Une nouvelle façon d’aborder l’art !
Depuis les années 1970, Enki Bilal construit une œuvre ambitieuse composée d’albums conjuguant recherches graphiques et traitement de graves sujets d’actualité avec, par exemple, Les Phalanges de l’ordre noir, Partie de chasse, sur des scénarii de Pierre Christin, ou, en solo, La Foire aux immortels, La Femme piège, Le Sommeil du monstre… Ce créateur a, de tout temps, été passionné par l’expression picturale, le travail sur toile. Aussi, naturellement, il s’est intéressé à d’autres peintres et à leurs tableaux. Puis, il a appréhendé un pont entre les œuvres d’autres artistes et ses propres ouvrages, ses propres créatures, ses propres préoccupations. C’est ainsi qu’est né le concept qui régit le présent album, à savoir un lien entre la représentation artistique d’un événement et les acteurs qui ont, d’une façon ou d’une autre, participé à cet événement.
Il imagine, alors, un musée du Louvre peuplé de fantômes, les fantômes de ceux qui ont contribué à (ou qui sont immortalisés à jamais dans) l’œuvre qui a fait basculer leur vie. Ainsi, des femmes, des hommes, voire des enfants, morts souvent de façon violente, errent autour de la symbolisation du changement de leur existence, prisonniers de la transposition picturale, sculpturale ou architecturale.
Enki Bilal a, à sa manière, hanté le Louvre. Il a pris plus de quatre cents clichés d’œuvres les plus diverses et n’en a retenu que vingt-deux. Ceux-ci, tirés sur des toiles en grand format, ont servi de support pour réaliser des portraits à l’acrylique, rehaussés au pastel, d’autant de fantômes. Il accompagne chaque création picturale d’une biographie détaillée, dans laquelle il donne des informations précises, allant jusqu’à révéler, pour certains, leur poids et leur taille de naissance. Il explore ainsi des œuvres universellement connues comme La Victoire de Samothrace et La Joconde, racontant pour la première la vie d’Aloyisias Alevratos le sculpteur et pour la seconde celle d’Antonio Di Aquila, un assistant de Léonardo Da Vinci. Il a également retenu Tête d’Homme du département des antiquités égyptiennes avec Ahmôse Chepsetet, Portrait de l’artiste d’Albrecht Dürer avec Melencolia Hrasny, La Grande Galerie et Markus Dudke qui s’y est suicidé, etc. L’artiste réalise une superbe série de portraits, redonnant vie, à partir d’une œuvre, à ceux qui en ont entouré, à un titre ou à un autre, sa genèse et sa réalisation.

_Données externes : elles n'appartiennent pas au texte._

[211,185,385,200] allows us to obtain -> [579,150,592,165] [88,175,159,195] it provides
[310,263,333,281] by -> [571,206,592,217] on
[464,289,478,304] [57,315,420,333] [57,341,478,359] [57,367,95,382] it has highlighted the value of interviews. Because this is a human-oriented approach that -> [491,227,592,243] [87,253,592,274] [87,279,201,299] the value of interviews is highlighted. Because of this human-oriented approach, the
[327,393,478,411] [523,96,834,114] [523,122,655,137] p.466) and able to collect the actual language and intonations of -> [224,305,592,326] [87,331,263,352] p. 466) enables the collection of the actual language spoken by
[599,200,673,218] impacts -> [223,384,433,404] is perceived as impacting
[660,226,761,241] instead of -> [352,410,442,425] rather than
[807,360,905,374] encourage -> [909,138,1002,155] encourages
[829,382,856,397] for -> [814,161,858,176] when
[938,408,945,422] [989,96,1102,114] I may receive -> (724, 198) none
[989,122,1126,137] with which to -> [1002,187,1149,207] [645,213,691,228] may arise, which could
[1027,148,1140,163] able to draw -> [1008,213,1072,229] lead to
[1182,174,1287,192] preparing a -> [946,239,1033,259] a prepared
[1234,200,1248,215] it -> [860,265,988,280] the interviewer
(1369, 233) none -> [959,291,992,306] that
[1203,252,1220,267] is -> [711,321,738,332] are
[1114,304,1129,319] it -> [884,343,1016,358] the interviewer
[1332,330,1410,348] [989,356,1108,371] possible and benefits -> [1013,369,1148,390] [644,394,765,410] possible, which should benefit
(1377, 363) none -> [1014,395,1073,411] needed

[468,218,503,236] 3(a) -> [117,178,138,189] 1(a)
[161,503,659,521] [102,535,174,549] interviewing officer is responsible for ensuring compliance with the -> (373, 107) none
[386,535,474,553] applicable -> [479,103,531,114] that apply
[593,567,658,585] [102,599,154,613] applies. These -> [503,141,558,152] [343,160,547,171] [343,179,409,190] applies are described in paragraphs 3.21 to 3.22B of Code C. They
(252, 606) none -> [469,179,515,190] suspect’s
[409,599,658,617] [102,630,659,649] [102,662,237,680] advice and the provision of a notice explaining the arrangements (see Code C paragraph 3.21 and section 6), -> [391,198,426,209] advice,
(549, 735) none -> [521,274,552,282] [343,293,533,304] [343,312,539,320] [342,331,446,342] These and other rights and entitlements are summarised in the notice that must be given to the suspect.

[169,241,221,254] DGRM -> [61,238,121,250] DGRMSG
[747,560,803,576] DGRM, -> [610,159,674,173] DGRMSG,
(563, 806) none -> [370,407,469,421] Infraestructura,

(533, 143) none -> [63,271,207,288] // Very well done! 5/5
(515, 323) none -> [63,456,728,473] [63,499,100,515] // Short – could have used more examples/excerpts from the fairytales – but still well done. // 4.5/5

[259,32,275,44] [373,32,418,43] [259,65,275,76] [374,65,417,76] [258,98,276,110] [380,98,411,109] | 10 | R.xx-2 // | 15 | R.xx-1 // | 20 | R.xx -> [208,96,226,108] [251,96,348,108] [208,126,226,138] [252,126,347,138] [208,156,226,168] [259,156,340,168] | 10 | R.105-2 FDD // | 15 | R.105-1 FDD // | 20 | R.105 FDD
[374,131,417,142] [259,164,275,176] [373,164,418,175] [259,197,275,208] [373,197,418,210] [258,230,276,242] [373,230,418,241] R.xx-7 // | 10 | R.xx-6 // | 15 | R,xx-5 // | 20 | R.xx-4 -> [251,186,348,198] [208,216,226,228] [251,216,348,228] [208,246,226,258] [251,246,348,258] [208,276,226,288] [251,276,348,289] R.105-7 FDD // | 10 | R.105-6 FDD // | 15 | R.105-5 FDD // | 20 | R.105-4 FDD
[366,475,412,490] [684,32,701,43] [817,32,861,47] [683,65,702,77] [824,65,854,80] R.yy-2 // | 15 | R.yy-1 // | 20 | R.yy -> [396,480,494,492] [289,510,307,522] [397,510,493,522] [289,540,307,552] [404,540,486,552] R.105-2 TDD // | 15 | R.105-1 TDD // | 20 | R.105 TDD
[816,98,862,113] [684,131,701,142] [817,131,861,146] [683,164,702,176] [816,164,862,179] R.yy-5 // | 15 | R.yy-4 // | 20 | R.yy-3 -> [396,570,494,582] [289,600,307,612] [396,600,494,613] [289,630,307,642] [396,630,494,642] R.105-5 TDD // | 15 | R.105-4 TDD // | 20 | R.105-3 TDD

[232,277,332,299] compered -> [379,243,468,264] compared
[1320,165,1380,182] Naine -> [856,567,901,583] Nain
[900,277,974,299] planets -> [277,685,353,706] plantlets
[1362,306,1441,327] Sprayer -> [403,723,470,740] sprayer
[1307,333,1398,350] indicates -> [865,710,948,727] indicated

Outre ces surprenants tableaux, ces biographies inédites, innovantes, parfois humoristiques, ce recueil entrouvre des pages de la petite histoire noyée dans la grande. Remarquable !
serge perraud
Enki Bilal (textes, photographies, dessins et peintures), Les fantômes du Louvre, Futuropolis et Louvre éditions, novembre 2012, 144 p. – 25,00 €.